*Task to complete*
Set down every entry below exactly as it stands.

[Collected data entries]

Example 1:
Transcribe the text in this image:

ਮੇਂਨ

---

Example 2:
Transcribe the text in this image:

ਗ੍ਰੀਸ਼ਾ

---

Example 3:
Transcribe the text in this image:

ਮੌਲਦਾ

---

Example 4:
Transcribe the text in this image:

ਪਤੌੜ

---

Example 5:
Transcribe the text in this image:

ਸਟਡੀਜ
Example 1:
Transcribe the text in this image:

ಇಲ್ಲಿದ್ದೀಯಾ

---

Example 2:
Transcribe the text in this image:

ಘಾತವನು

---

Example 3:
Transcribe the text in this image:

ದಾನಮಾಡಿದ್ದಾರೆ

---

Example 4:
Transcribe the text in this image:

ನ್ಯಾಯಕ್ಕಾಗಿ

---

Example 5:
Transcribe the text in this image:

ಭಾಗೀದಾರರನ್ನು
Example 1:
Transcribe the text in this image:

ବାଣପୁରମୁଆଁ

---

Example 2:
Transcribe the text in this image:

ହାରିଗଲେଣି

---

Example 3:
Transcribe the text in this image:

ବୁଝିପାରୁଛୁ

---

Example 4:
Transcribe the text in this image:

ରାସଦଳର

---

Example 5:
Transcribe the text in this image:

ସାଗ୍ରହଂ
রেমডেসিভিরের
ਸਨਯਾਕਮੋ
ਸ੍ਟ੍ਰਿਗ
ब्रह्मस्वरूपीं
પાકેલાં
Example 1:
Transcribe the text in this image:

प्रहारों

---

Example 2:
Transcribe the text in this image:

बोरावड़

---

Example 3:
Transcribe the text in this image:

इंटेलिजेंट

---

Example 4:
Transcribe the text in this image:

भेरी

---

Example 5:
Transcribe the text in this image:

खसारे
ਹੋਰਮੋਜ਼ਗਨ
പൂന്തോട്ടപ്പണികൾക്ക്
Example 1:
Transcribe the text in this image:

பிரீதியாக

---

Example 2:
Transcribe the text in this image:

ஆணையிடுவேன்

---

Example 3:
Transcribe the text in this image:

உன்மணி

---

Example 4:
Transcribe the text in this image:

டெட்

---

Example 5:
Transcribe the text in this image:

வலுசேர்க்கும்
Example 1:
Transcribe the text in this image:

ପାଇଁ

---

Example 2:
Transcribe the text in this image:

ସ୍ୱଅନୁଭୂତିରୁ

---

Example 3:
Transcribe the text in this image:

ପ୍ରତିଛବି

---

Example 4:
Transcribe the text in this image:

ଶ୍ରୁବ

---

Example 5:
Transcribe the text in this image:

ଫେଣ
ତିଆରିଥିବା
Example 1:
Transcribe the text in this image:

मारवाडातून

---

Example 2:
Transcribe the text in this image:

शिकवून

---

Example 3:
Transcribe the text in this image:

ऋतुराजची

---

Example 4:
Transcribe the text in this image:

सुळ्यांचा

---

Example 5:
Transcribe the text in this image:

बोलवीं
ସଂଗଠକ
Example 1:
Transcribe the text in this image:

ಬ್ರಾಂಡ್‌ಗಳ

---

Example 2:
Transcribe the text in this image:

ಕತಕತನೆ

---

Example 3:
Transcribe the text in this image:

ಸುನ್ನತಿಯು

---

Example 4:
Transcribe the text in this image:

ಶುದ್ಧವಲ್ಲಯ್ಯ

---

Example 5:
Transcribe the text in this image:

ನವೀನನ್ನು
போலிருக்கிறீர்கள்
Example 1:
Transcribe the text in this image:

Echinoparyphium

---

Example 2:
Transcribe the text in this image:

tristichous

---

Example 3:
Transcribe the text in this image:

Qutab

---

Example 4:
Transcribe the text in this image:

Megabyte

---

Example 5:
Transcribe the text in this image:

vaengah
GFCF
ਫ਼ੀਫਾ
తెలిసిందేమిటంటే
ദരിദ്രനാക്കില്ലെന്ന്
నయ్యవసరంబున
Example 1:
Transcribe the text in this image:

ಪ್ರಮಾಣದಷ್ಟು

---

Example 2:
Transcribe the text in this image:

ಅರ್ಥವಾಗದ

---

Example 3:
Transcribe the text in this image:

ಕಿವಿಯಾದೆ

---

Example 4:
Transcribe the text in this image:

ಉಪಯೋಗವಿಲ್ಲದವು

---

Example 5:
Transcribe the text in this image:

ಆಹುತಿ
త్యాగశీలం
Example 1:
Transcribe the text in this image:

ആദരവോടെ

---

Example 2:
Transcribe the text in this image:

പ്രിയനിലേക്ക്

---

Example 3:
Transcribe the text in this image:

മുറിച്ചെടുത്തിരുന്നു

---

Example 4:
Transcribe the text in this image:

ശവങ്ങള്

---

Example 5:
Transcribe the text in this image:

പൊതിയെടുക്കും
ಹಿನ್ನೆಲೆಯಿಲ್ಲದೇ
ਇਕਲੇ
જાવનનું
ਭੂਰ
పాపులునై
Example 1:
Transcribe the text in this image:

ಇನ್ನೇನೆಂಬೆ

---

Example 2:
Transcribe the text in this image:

*Exercise result*
Example 1:
Transcribe the text in this image:

ਮੇਂਨ

---

Example 2:
Transcribe the text in this image:

ਗ੍ਰੀਸ਼ਾ

---

Example 3:
Transcribe the text in this image:

ਮੌਲਦਾ

---

Example 4:
Transcribe the text in this image:

ਪਤੌੜ

---

Example 5:
Transcribe the text in this image:

ਸਟਡੀਜ
Example 1:
Transcribe the text in this image:

ಇಲ್ಲಿದ್ದೀಯಾ

---

Example 2:
Transcribe the text in this image:

ಘಾತವನು

---

Example 3:
Transcribe the text in this image:

ದಾನಮಾಡಿದ್ದಾರೆ

---

Example 4:
Transcribe the text in this image:

ನ್ಯಾಯಕ್ಕಾಗಿ

---

Example 5:
Transcribe the text in this image:

ಭಾಗೀದಾರರನ್ನು
Example 1:
Transcribe the text in this image:

ବାଣପୁରମୁଆଁ

---

Example 2:
Transcribe the text in this image:

ହାରିଗଲେଣି

---

Example 3:
Transcribe the text in this image:

ବୁଝିପାରୁଛୁ

---

Example 4:
Transcribe the text in this image:

ରାସଦଳର

---

Example 5:
Transcribe the text in this image:

ସାଗ୍ରହଂ
রেমডেসিভিরের
ਸਨਯਾਕਮੋ
ਸ੍ਟ੍ਰਿਗ
ब्रह्मस्वरूपीं
પાકેલાં
Example 1:
Transcribe the text in this image:

प्रहारों

---

Example 2:
Transcribe the text in this image:

बोरावड़

---

Example 3:
Transcribe the text in this image:

इंटेलिजेंट

---

Example 4:
Transcribe the text in this image:

भेरी

---

Example 5:
Transcribe the text in this image:

खसारे
ਹੋਰਮੋਜ਼ਗਨ
പൂന്തോട്ടപ്പണികൾക്ക്
Example 1:
Transcribe the text in this image:

பிரீதியாக

---

Example 2:
Transcribe the text in this image:

ஆணையிடுவேன்

---

Example 3:
Transcribe the text in this image:

உன்மணி

---

Example 4:
Transcribe the text in this image:

டெட்

---

Example 5:
Transcribe the text in this image:

வலுசேர்க்கும்
Example 1:
Transcribe the text in this image:

ପାଇଁ

---

Example 2:
Transcribe the text in this image:

ସ୍ୱଅନୁଭୂତିରୁ

---

Example 3:
Transcribe the text in this image:

ପ୍ରତିଛବି

---

Example 4:
Transcribe the text in this image:

ଶ୍ରୁବ

---

Example 5:
Transcribe the text in this image:

ଫେଣ
ତିଆରିଥିବା
Example 1:
Transcribe the text in this image:

मारवाडातून

---

Example 2:
Transcribe the text in this image:

शिकवून

---

Example 3:
Transcribe the text in this image:

ऋतुराजची

---

Example 4:
Transcribe the text in this image:

सुळ्यांचा

---

Example 5:
Transcribe the text in this image:

बोलवीं
ସଂଗଠକ
Example 1:
Transcribe the text in this image:

ಬ್ರಾಂಡ್‌ಗಳ

---

Example 2:
Transcribe the text in this image:

ಕತಕತನೆ

---

Example 3:
Transcribe the text in this image:

ಸುನ್ನತಿಯು

---

Example 4:
Transcribe the text in this image:

ಶುದ್ಧವಲ್ಲಯ್ಯ

---

Example 5:
Transcribe the text in this image:

ನವೀನನ್ನು
போலிருக்கிறீர்கள்
Example 1:
Transcribe the text in this image:

Echinoparyphium

---

Example 2:
Transcribe the text in this image:

tristichous

---

Example 3:
Transcribe the text in this image:

Qutab

---

Example 4:
Transcribe the text in this image:

Megabyte

---

Example 5:
Transcribe the text in this image:

vaengah
GFCF
ਫ਼ੀਫਾ
తెలిసిందేమిటంటే
ദരിദ്രനാക്കില്ലെന്ന്
నయ్యవసరంబున
Example 1:
Transcribe the text in this image:

ಪ್ರಮಾಣದಷ್ಟು

---

Example 2:
Transcribe the text in this image:

ಅರ್ಥವಾಗದ

---

Example 3:
Transcribe the text in this image:

ಕಿವಿಯಾದೆ

---

Example 4:
Transcribe the text in this image:

ಉಪಯೋಗವಿಲ್ಲದವು

---

Example 5:
Transcribe the text in this image:

ಆಹುತಿ
త్యాగశీలం
Example 1:
Transcribe the text in this image:

ആദരവോടെ

---

Example 2:
Transcribe the text in this image:

പ്രിയനിലേക്ക്

---

Example 3:
Transcribe the text in this image:

മുറിച്ചെടുത്തിരുന്നു

---

Example 4:
Transcribe the text in this image:

ശവങ്ങള്

---

Example 5:
Transcribe the text in this image:

പൊതിയെടുക്കും
ಹಿನ್ನೆಲೆಯಿಲ್ಲದೇ
ਇਕਲੇ
જાવનનું
ਭੂਰ
పాపులునై
Example 1:
Transcribe the text in this image:

ಇನ್ನೇನೆಂಬೆ

---

Example 2:
Transcribe the text in this image:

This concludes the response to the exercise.